(Records from a collection)
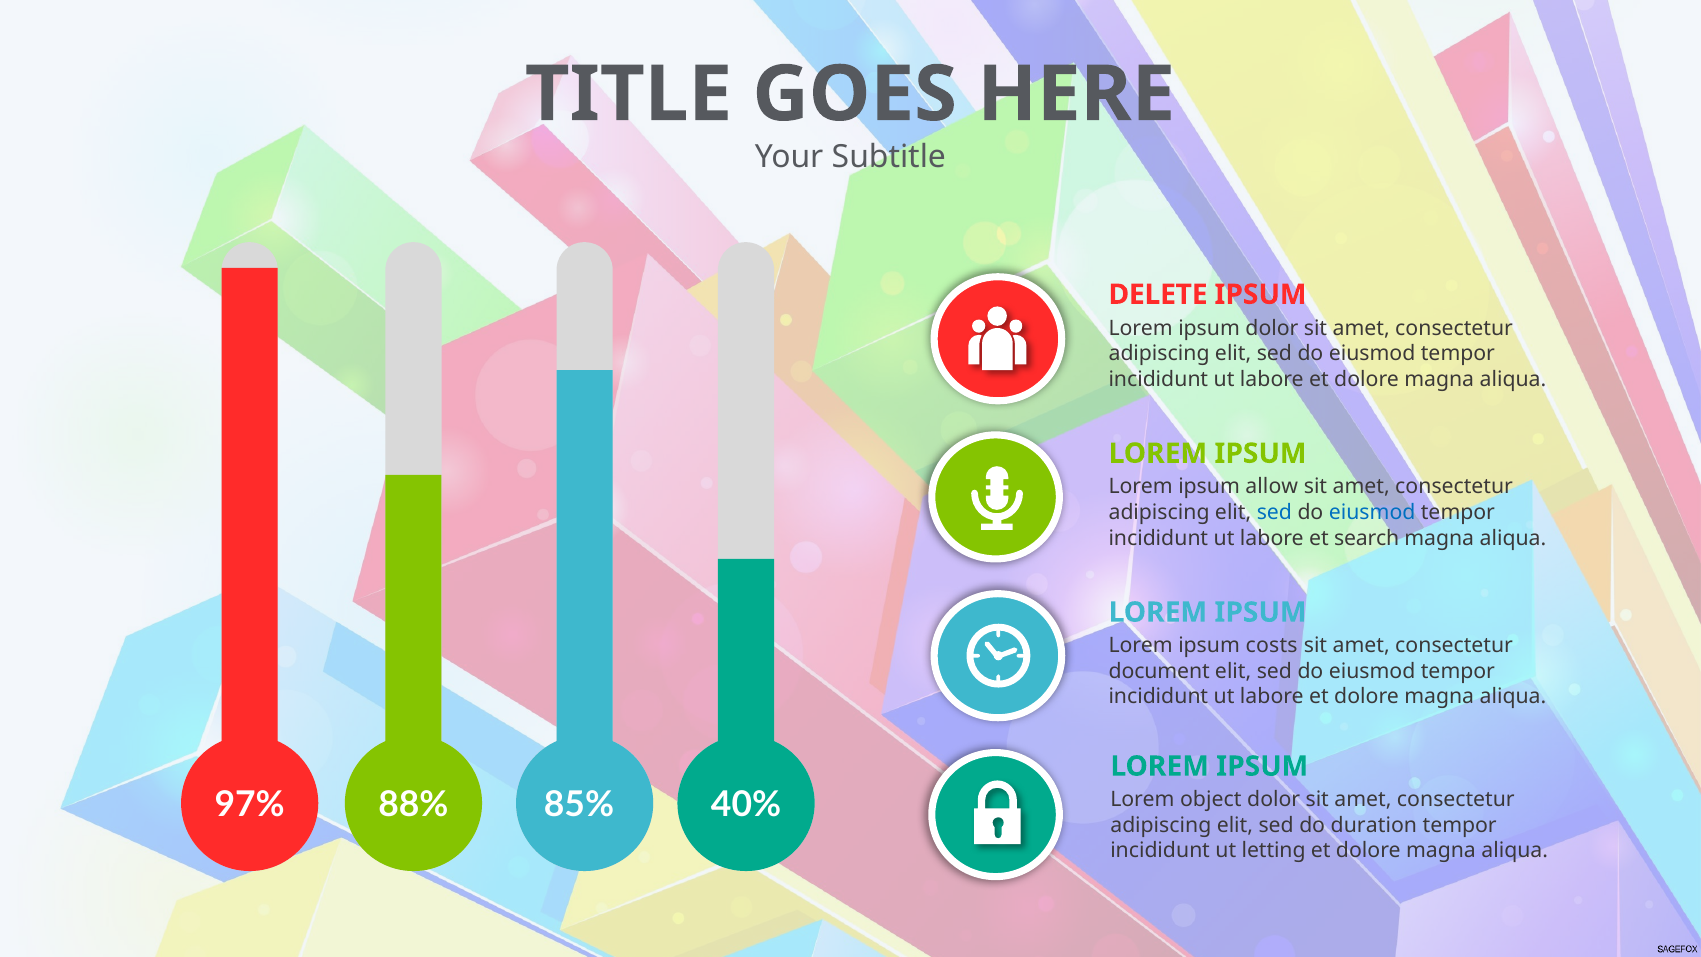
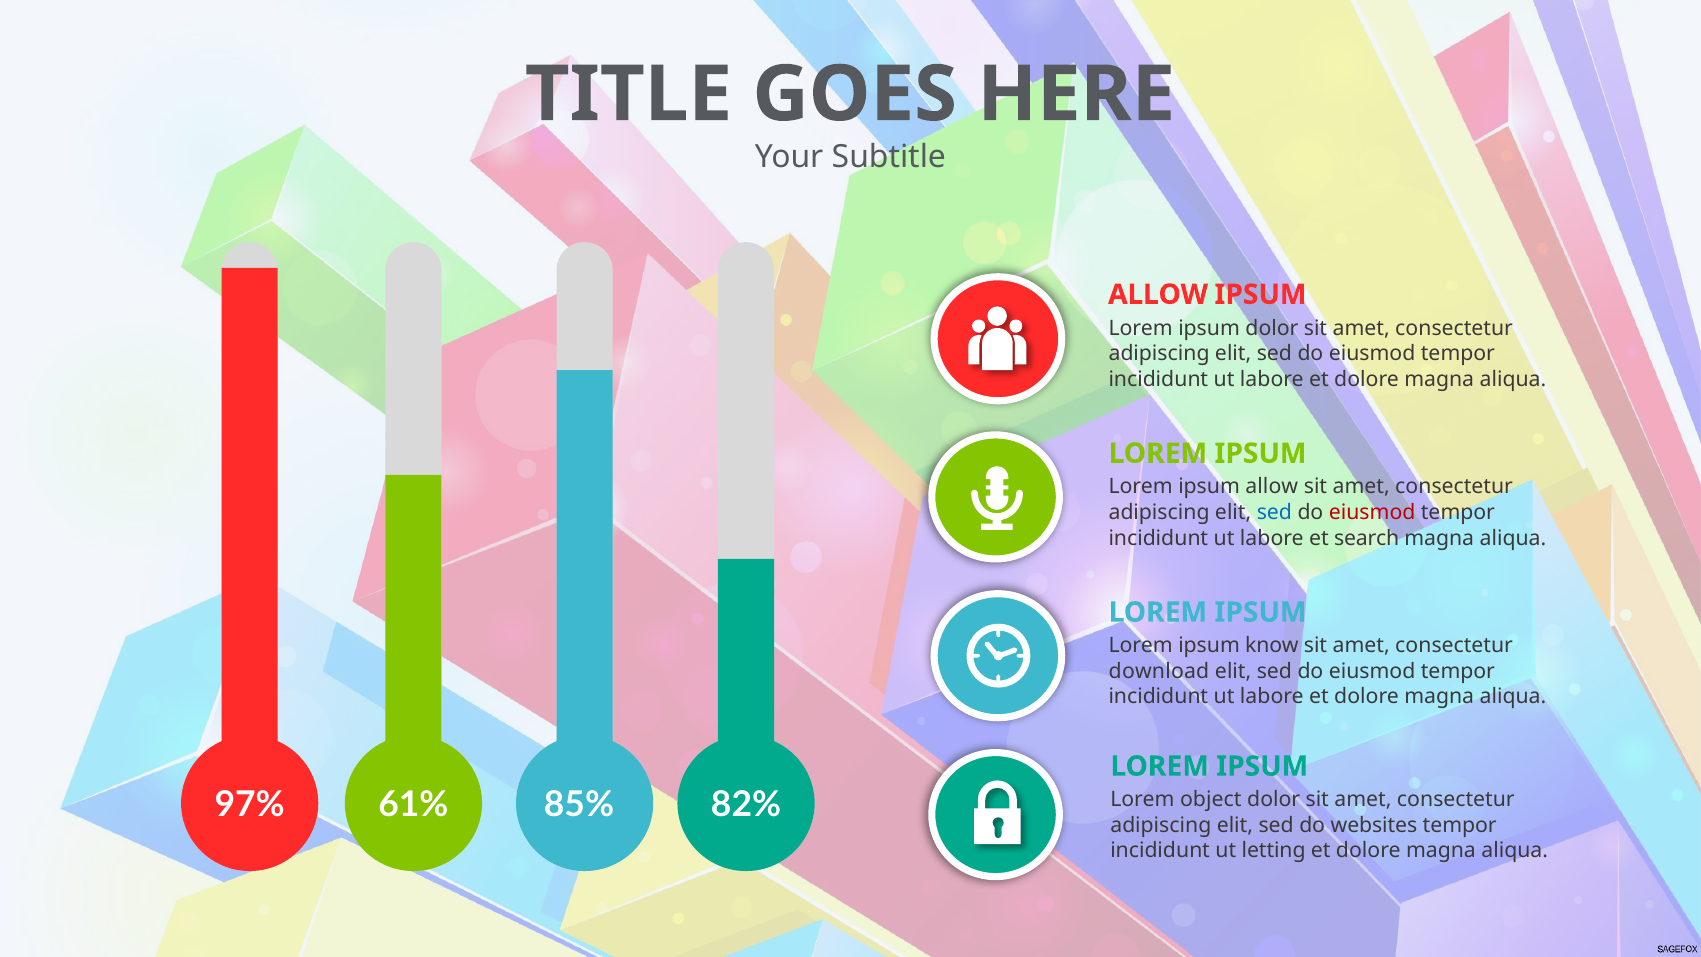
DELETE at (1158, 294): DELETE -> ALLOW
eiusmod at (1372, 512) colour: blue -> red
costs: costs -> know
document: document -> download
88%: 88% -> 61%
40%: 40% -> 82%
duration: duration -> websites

--

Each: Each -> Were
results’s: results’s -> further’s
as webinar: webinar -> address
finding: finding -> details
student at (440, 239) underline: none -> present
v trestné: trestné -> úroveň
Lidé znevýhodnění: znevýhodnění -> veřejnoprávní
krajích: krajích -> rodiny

→ AIM OF THE TASK
Copy out the lines word for word, covering the stretch from the line containing "Each: Each -> Were" through the line containing "krajích: krajích -> rodiny".

→ THE OUTPUT
Each: Each -> Were
results’s: results’s -> further’s
as webinar: webinar -> address
finding: finding -> details
student at (440, 239) underline: none -> present
v trestné: trestné -> úroveň
Lidé znevýhodnění: znevýhodnění -> veřejnoprávní
krajích: krajích -> rodiny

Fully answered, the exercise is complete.